The problem - Restate word for word the lines below that run from the one holding "37: (75, 473, 2.60)" through the one holding "49: (689, 532, 0.62)", inclusive. Pictures don't belong in the copy.

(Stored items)
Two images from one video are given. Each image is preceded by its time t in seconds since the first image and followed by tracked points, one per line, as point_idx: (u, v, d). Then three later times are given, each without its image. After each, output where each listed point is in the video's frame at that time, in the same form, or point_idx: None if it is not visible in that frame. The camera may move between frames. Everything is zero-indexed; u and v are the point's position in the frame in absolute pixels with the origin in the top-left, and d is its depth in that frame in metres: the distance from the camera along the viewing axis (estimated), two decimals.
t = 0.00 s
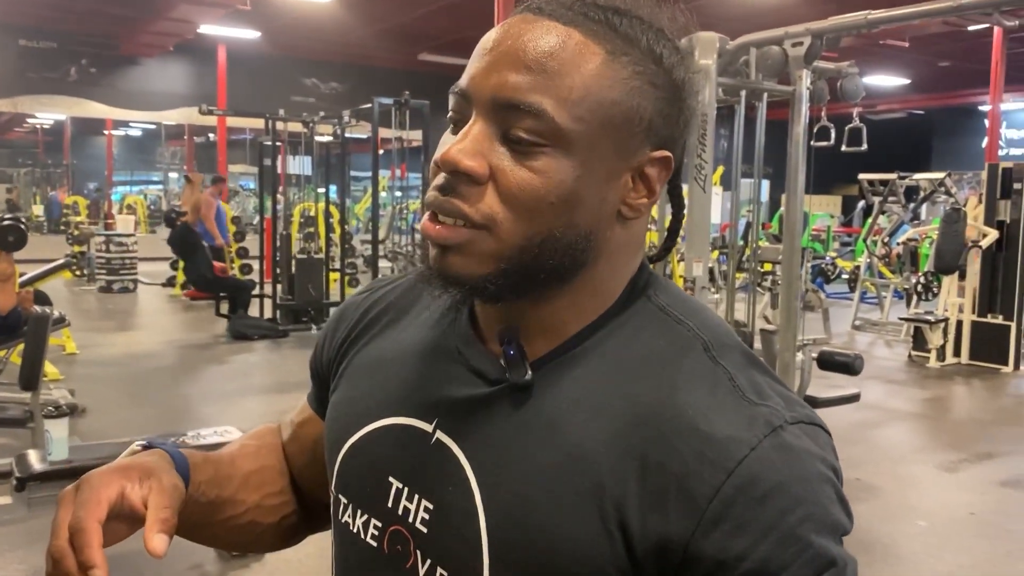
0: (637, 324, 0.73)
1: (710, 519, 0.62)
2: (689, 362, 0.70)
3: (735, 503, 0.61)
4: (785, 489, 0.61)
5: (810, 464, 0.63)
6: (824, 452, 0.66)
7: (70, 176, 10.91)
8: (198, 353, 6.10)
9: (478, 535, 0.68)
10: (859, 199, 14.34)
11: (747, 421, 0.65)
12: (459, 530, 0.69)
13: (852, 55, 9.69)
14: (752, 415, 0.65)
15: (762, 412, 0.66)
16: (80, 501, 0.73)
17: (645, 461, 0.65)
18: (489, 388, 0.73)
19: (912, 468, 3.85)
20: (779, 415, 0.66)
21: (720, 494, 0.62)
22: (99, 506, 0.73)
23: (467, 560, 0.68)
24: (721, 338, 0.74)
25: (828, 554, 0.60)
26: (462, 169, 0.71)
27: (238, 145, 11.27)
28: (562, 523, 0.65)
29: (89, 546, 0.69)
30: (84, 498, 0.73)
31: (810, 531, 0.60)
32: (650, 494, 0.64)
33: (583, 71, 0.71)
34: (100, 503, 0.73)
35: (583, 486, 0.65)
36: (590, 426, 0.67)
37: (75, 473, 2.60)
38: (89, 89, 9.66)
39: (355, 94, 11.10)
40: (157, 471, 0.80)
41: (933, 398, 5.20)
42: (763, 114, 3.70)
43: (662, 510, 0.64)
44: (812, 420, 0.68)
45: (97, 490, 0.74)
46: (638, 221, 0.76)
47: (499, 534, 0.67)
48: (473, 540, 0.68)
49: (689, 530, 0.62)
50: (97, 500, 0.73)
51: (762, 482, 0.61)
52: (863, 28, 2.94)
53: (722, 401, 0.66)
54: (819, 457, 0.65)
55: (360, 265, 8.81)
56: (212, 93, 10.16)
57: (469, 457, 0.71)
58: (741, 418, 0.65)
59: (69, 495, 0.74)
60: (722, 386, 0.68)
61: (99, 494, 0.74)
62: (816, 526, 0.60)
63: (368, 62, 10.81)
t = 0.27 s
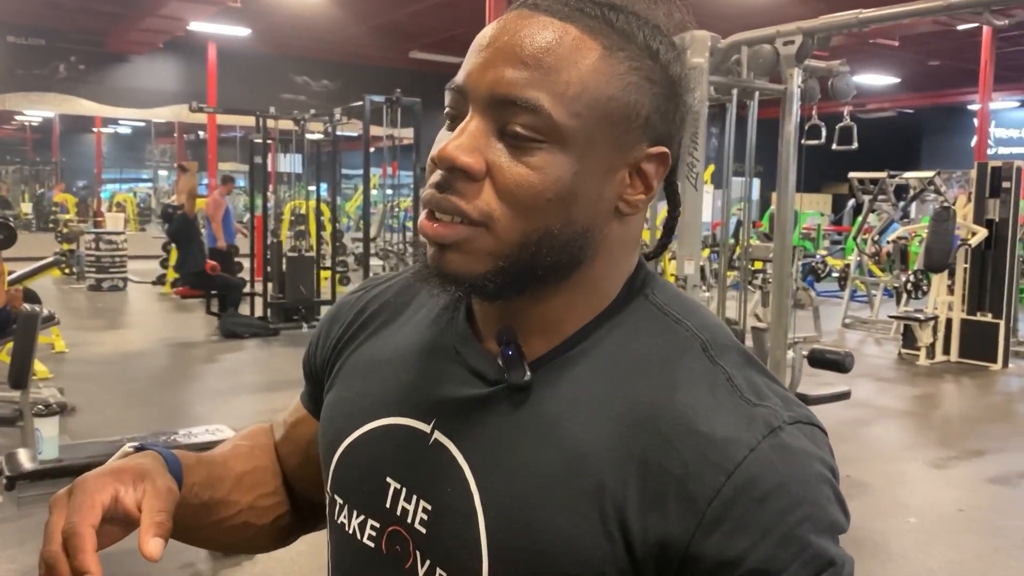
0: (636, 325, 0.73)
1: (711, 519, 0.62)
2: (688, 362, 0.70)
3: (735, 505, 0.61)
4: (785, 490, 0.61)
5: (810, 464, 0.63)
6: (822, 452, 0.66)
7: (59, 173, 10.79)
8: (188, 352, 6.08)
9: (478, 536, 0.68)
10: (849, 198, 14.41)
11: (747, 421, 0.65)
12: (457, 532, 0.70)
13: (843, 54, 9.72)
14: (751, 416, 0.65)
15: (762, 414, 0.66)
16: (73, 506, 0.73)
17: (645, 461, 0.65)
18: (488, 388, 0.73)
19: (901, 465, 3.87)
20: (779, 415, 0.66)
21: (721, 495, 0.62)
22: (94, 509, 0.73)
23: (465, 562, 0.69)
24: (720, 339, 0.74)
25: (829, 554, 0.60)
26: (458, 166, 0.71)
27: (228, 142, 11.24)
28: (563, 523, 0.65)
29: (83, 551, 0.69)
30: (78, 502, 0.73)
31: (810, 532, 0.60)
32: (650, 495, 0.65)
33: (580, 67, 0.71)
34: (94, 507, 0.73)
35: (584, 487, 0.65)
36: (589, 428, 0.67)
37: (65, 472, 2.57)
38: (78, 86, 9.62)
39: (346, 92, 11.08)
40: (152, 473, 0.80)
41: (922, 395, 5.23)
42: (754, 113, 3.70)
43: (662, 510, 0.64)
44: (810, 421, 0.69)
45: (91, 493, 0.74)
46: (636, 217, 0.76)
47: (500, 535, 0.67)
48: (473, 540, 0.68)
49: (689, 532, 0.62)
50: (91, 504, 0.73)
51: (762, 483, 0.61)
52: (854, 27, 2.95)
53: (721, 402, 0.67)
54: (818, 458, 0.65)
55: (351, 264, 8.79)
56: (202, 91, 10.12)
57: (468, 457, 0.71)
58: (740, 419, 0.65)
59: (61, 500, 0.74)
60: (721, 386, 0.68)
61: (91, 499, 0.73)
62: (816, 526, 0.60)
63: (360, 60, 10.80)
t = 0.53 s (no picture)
0: (637, 325, 0.74)
1: (712, 518, 0.62)
2: (689, 362, 0.70)
3: (735, 506, 0.62)
4: (785, 491, 0.62)
5: (810, 466, 0.64)
6: (821, 454, 0.67)
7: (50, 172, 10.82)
8: (181, 351, 6.07)
9: (477, 535, 0.68)
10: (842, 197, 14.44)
11: (747, 422, 0.65)
12: (456, 532, 0.70)
13: (835, 54, 9.74)
14: (752, 417, 0.66)
15: (763, 415, 0.66)
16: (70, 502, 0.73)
17: (647, 461, 0.66)
18: (489, 387, 0.73)
19: (894, 463, 3.88)
20: (780, 417, 0.67)
21: (722, 494, 0.62)
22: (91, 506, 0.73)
23: (464, 561, 0.69)
24: (720, 341, 0.75)
25: (827, 557, 0.61)
26: (462, 161, 0.71)
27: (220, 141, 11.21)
28: (563, 522, 0.65)
29: (80, 547, 0.69)
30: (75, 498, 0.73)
31: (809, 534, 0.61)
32: (651, 495, 0.65)
33: (582, 64, 0.71)
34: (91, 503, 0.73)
35: (585, 485, 0.66)
36: (590, 427, 0.68)
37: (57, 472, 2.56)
38: (69, 84, 9.59)
39: (339, 90, 11.06)
40: (148, 471, 0.80)
41: (915, 394, 5.25)
42: (747, 112, 3.71)
43: (664, 509, 0.64)
44: (809, 423, 0.69)
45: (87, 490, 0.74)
46: (636, 215, 0.76)
47: (499, 535, 0.67)
48: (472, 541, 0.69)
49: (689, 531, 0.63)
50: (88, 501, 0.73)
51: (764, 483, 0.62)
52: (846, 27, 2.96)
53: (722, 402, 0.67)
54: (819, 461, 0.65)
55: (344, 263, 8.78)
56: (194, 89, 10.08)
57: (468, 456, 0.71)
58: (742, 420, 0.66)
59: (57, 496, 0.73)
60: (722, 387, 0.69)
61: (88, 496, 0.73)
62: (815, 528, 0.61)
63: (353, 58, 10.78)
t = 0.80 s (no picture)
0: (638, 320, 0.73)
1: (719, 514, 0.62)
2: (691, 357, 0.70)
3: (741, 499, 0.61)
4: (791, 485, 0.61)
5: (814, 462, 0.64)
6: (825, 449, 0.67)
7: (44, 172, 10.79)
8: (174, 351, 6.05)
9: (477, 530, 0.68)
10: (835, 197, 14.47)
11: (753, 417, 0.65)
12: (455, 528, 0.69)
13: (829, 53, 9.76)
14: (758, 412, 0.66)
15: (768, 409, 0.66)
16: (62, 490, 0.72)
17: (651, 456, 0.65)
18: (490, 380, 0.73)
19: (889, 462, 3.89)
20: (784, 413, 0.66)
21: (729, 488, 0.62)
22: (83, 497, 0.72)
23: (464, 557, 0.68)
24: (723, 336, 0.74)
25: (833, 551, 0.61)
26: (469, 157, 0.71)
27: (214, 141, 11.20)
28: (565, 518, 0.65)
29: (69, 536, 0.68)
30: (67, 487, 0.72)
31: (813, 529, 0.61)
32: (656, 489, 0.64)
33: (584, 58, 0.72)
34: (82, 493, 0.72)
35: (589, 479, 0.65)
36: (592, 422, 0.67)
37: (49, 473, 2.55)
38: (62, 83, 9.57)
39: (333, 90, 11.06)
40: (140, 460, 0.79)
41: (909, 393, 5.26)
42: (742, 112, 3.71)
43: (668, 504, 0.64)
44: (812, 419, 0.69)
45: (80, 479, 0.73)
46: (636, 209, 0.76)
47: (501, 529, 0.66)
48: (471, 535, 0.68)
49: (694, 526, 0.62)
50: (80, 492, 0.72)
51: (769, 478, 0.62)
52: (841, 26, 2.96)
53: (726, 398, 0.67)
54: (822, 456, 0.65)
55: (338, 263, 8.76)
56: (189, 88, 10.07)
57: (468, 450, 0.70)
58: (747, 415, 0.65)
59: (49, 485, 0.73)
60: (726, 382, 0.68)
61: (80, 485, 0.73)
62: (820, 523, 0.61)
63: (348, 58, 10.78)
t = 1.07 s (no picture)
0: (642, 321, 0.73)
1: (726, 517, 0.62)
2: (697, 358, 0.71)
3: (747, 503, 0.61)
4: (798, 489, 0.62)
5: (819, 466, 0.64)
6: (828, 453, 0.67)
7: (39, 172, 10.78)
8: (170, 352, 6.04)
9: (479, 532, 0.67)
10: (830, 196, 14.49)
11: (758, 421, 0.65)
12: (457, 529, 0.68)
13: (824, 53, 9.77)
14: (763, 416, 0.66)
15: (773, 414, 0.67)
16: (28, 498, 0.71)
17: (657, 458, 0.65)
18: (492, 380, 0.72)
19: (885, 462, 3.89)
20: (790, 417, 0.67)
21: (738, 491, 0.62)
22: (48, 504, 0.71)
23: (464, 558, 0.67)
24: (725, 339, 0.75)
25: (835, 555, 0.61)
26: (488, 152, 0.71)
27: (210, 141, 11.19)
28: (570, 519, 0.64)
29: (39, 544, 0.67)
30: (32, 494, 0.71)
31: (819, 533, 0.61)
32: (661, 492, 0.64)
33: (603, 58, 0.72)
34: (47, 500, 0.71)
35: (594, 481, 0.65)
36: (598, 423, 0.67)
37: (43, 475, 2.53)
38: (57, 83, 9.54)
39: (329, 90, 11.05)
40: (110, 463, 0.78)
41: (904, 392, 5.26)
42: (738, 111, 3.71)
43: (674, 507, 0.64)
44: (814, 422, 0.70)
45: (46, 487, 0.72)
46: (642, 208, 0.77)
47: (502, 531, 0.66)
48: (474, 536, 0.67)
49: (700, 530, 0.62)
50: (46, 499, 0.71)
51: (777, 481, 0.62)
52: (837, 26, 2.96)
53: (730, 400, 0.67)
54: (826, 461, 0.66)
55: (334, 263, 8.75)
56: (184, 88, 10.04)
57: (468, 451, 0.70)
58: (752, 418, 0.66)
59: (17, 495, 0.72)
60: (731, 385, 0.69)
61: (46, 493, 0.72)
62: (825, 528, 0.61)
63: (344, 58, 10.77)
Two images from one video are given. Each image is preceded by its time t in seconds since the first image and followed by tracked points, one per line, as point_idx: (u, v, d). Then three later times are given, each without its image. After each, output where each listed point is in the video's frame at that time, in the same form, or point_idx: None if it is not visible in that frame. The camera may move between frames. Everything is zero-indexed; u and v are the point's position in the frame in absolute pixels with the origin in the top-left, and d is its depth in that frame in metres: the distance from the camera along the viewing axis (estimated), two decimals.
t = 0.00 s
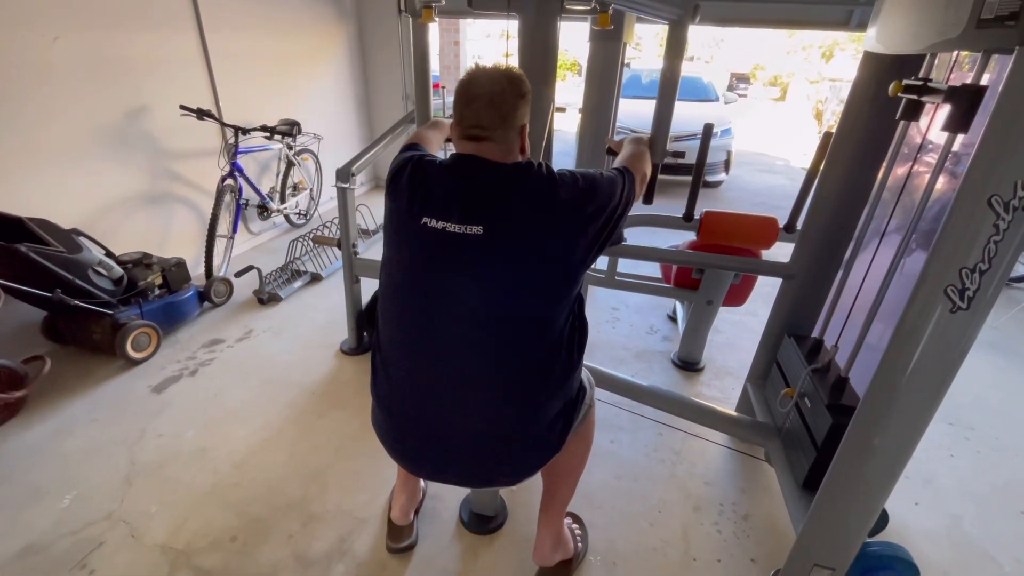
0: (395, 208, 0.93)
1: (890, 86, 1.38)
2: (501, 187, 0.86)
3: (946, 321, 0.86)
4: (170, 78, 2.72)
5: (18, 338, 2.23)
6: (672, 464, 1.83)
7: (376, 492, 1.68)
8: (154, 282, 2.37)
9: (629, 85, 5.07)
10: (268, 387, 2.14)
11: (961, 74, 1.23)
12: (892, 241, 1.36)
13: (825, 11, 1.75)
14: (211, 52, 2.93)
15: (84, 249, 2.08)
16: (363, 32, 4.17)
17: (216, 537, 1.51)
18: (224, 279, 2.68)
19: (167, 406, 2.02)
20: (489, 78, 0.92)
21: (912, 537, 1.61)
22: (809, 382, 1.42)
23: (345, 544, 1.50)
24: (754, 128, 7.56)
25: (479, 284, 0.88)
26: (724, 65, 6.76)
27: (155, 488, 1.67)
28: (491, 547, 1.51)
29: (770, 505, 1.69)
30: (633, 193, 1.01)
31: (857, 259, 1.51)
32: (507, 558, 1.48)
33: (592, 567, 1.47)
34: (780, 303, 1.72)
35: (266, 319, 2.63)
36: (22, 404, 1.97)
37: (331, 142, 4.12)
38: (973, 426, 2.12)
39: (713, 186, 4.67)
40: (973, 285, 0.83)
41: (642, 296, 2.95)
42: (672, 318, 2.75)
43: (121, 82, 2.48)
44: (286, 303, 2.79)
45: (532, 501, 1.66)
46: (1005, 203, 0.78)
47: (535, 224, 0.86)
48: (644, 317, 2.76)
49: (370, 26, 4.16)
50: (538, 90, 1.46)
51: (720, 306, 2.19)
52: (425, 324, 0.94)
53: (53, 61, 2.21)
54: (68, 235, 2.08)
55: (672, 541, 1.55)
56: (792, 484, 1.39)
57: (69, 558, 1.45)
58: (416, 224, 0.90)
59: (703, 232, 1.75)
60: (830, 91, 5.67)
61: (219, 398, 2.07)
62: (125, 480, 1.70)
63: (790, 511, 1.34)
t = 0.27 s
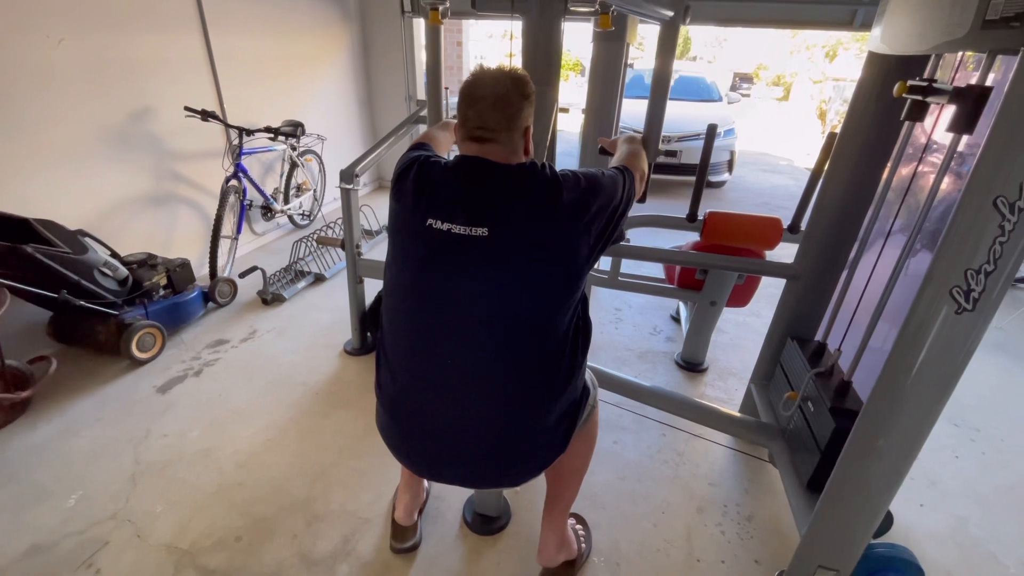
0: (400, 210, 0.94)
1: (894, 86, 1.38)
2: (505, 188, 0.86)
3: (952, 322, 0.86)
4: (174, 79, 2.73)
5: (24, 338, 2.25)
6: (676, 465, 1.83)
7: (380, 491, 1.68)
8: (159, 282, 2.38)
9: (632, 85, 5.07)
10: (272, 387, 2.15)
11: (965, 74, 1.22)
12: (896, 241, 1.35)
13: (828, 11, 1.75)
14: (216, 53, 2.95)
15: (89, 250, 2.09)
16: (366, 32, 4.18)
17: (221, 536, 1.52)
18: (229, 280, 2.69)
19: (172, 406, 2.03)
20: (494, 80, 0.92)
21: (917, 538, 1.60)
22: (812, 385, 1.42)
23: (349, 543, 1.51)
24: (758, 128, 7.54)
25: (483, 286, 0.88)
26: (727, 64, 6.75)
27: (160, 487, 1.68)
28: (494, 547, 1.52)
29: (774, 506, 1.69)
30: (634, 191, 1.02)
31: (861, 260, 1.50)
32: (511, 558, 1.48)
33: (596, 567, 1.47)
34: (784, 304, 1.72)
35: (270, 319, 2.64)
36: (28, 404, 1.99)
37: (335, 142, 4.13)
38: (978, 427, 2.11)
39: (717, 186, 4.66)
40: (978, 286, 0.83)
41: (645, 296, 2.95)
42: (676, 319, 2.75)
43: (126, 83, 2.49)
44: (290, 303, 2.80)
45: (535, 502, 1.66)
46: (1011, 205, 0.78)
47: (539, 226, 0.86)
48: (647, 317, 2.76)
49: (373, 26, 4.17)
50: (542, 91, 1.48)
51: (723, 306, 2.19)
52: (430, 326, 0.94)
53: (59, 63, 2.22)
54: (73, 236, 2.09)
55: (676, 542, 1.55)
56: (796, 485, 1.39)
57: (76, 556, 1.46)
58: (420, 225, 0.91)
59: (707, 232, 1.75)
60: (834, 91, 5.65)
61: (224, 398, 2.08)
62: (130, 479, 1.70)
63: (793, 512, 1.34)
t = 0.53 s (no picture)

Task solution -
37: (75, 473, 2.60)
38: (89, 89, 9.66)
39: (355, 94, 11.10)
40: (157, 471, 0.80)
41: (933, 398, 5.20)
42: (763, 114, 3.70)
43: (662, 510, 0.64)
44: (812, 420, 0.68)
45: (97, 490, 0.74)
46: (638, 221, 0.76)
47: (499, 534, 0.67)
48: (473, 540, 0.68)
49: (689, 530, 0.62)
50: (97, 500, 0.73)
51: (762, 482, 0.61)
52: (863, 28, 2.94)
53: (722, 401, 0.66)
54: (819, 457, 0.65)
55: (360, 265, 8.81)
56: (212, 93, 10.16)
57: (469, 457, 0.71)
58: (741, 418, 0.65)
59: (69, 495, 0.74)
60: (722, 386, 0.68)
61: (99, 494, 0.74)
62: (816, 526, 0.60)
63: (368, 62, 10.81)
t = 0.27 s
0: (636, 325, 0.73)
1: (711, 519, 0.62)
2: (688, 362, 0.70)
3: (735, 505, 0.61)
4: (785, 490, 0.61)
5: (810, 464, 0.63)
6: (822, 452, 0.66)
7: (59, 173, 10.79)
8: (188, 352, 6.08)
9: (478, 536, 0.68)
10: (849, 198, 14.41)
11: (747, 421, 0.65)
12: (457, 532, 0.70)
13: (843, 54, 9.72)
14: (751, 416, 0.65)
15: (762, 414, 0.66)
16: (73, 506, 0.73)
17: (645, 461, 0.65)
18: (488, 388, 0.73)
19: (901, 465, 3.87)
20: (779, 415, 0.66)
21: (721, 495, 0.62)
22: (94, 509, 0.73)
23: (465, 562, 0.69)
24: (720, 339, 0.74)
25: (829, 554, 0.60)
26: (458, 166, 0.71)
27: (228, 142, 11.24)
28: (563, 523, 0.65)
29: (83, 551, 0.69)
30: (78, 502, 0.73)
31: (810, 532, 0.60)
32: (650, 495, 0.65)
33: (580, 67, 0.71)
34: (94, 507, 0.73)
35: (584, 487, 0.65)
36: (589, 428, 0.67)
37: (65, 472, 2.57)
38: (78, 86, 9.62)
39: (346, 92, 11.08)
40: (152, 473, 0.80)
41: (922, 395, 5.23)
42: (754, 113, 3.70)
43: (662, 510, 0.64)
44: (810, 421, 0.69)
45: (91, 493, 0.74)
46: (636, 217, 0.76)
47: (500, 535, 0.67)
48: (473, 540, 0.68)
49: (689, 532, 0.62)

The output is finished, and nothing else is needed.